Having found the line containing "Affiliate Program Networks" in the data below, reproduce that line and each one after it to the end, exactly, and include nothing else.

Stored entries:
■ ■ ■
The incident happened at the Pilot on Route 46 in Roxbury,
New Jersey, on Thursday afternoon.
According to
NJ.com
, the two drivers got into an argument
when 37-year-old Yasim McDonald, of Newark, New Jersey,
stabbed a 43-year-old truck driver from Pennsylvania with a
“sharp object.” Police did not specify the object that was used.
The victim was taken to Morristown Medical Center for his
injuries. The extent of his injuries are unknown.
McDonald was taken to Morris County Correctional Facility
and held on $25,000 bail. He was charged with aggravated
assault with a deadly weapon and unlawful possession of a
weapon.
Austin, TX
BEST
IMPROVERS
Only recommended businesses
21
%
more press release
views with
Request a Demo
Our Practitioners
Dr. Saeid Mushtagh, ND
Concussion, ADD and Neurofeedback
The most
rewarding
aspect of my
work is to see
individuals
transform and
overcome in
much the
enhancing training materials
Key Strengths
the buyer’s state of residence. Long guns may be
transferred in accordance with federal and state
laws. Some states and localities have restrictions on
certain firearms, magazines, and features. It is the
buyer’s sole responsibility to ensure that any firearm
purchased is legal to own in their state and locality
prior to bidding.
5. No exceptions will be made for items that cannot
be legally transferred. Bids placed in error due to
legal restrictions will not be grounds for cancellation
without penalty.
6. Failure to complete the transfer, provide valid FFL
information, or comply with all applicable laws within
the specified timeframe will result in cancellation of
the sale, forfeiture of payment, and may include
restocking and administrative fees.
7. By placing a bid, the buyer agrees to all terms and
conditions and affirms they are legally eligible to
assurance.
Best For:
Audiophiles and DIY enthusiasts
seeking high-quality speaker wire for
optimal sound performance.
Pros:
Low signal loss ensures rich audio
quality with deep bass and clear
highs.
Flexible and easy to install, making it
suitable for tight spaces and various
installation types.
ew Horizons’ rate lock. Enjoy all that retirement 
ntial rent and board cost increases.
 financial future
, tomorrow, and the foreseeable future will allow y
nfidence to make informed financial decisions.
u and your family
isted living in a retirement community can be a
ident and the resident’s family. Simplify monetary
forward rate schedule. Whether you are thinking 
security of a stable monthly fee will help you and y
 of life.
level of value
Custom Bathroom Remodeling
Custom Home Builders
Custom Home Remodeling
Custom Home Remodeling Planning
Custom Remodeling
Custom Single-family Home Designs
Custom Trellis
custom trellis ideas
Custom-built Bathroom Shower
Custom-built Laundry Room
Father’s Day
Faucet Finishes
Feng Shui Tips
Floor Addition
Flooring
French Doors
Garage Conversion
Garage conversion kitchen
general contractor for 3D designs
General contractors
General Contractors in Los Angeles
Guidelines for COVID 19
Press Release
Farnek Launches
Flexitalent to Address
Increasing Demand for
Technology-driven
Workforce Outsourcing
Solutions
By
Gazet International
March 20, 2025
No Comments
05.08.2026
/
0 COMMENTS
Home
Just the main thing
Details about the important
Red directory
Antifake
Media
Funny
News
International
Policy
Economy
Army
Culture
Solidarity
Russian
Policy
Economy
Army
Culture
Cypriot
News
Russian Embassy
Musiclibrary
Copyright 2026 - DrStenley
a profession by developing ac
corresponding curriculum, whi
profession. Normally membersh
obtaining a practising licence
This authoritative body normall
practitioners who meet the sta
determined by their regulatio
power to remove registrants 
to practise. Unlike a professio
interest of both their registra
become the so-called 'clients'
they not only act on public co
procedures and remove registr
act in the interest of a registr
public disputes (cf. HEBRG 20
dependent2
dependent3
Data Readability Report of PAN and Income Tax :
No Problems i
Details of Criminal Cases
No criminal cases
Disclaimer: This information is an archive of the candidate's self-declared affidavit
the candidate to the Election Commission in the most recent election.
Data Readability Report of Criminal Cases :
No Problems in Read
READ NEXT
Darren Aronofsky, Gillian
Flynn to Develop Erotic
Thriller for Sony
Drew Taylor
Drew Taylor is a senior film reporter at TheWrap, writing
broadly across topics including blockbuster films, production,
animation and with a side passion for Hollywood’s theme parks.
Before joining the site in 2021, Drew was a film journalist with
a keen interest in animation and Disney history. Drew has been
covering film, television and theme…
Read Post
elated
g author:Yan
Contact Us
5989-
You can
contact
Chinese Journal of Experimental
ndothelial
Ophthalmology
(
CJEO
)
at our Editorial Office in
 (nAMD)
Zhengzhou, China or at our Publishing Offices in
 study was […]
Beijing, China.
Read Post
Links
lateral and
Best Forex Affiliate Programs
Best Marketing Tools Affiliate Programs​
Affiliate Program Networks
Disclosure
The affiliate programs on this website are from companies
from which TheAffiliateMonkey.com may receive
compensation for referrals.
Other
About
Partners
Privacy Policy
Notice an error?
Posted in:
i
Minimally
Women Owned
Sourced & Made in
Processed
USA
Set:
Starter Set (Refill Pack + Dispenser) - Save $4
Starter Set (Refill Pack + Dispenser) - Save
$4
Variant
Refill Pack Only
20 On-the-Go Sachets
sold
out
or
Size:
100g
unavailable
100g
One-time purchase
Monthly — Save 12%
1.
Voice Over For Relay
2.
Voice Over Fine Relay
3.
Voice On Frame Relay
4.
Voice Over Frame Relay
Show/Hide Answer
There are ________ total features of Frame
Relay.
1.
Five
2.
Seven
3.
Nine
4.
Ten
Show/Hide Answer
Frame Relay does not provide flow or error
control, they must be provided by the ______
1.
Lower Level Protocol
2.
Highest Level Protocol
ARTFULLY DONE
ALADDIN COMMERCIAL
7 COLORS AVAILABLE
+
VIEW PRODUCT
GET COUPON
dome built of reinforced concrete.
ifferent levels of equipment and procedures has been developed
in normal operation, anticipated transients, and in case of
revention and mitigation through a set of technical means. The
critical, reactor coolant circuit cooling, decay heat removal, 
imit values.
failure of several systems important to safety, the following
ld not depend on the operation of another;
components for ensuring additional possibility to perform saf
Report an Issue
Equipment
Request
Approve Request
■ ■ ■
Solved exercise:
Affiliate Program Networks
Disclosure
The affiliate programs on this website are from companies
from which TheAffiliateMonkey.com may receive
compensation for referrals.
Other
About
Partners
Privacy Policy
Notice an error?
Posted in:
i
Minimally
Women Owned
Sourced & Made in
Processed
USA
Set:
Starter Set (Refill Pack + Dispenser) - Save $4
Starter Set (Refill Pack + Dispenser) - Save
$4
Variant
Refill Pack Only
20 On-the-Go Sachets
sold
out
or
Size:
100g
unavailable
100g
One-time purchase
Monthly — Save 12%
1.
Voice Over For Relay
2.
Voice Over Fine Relay
3.
Voice On Frame Relay
4.
Voice Over Frame Relay
Show/Hide Answer
There are ________ total features of Frame
Relay.
1.
Five
2.
Seven
3.
Nine
4.
Ten
Show/Hide Answer
Frame Relay does not provide flow or error
control, they must be provided by the ______
1.
Lower Level Protocol
2.
Highest Level Protocol
ARTFULLY DONE
ALADDIN COMMERCIAL
7 COLORS AVAILABLE
+
VIEW PRODUCT
GET COUPON
dome built of reinforced concrete.
ifferent levels of equipment and procedures has been developed
in normal operation, anticipated transients, and in case of
revention and mitigation through a set of technical means. The
critical, reactor coolant circuit cooling, decay heat removal, 
imit values.
failure of several systems important to safety, the following
ld not depend on the operation of another;
components for ensuring additional possibility to perform saf
Report an Issue
Equipment
Request
Approve Request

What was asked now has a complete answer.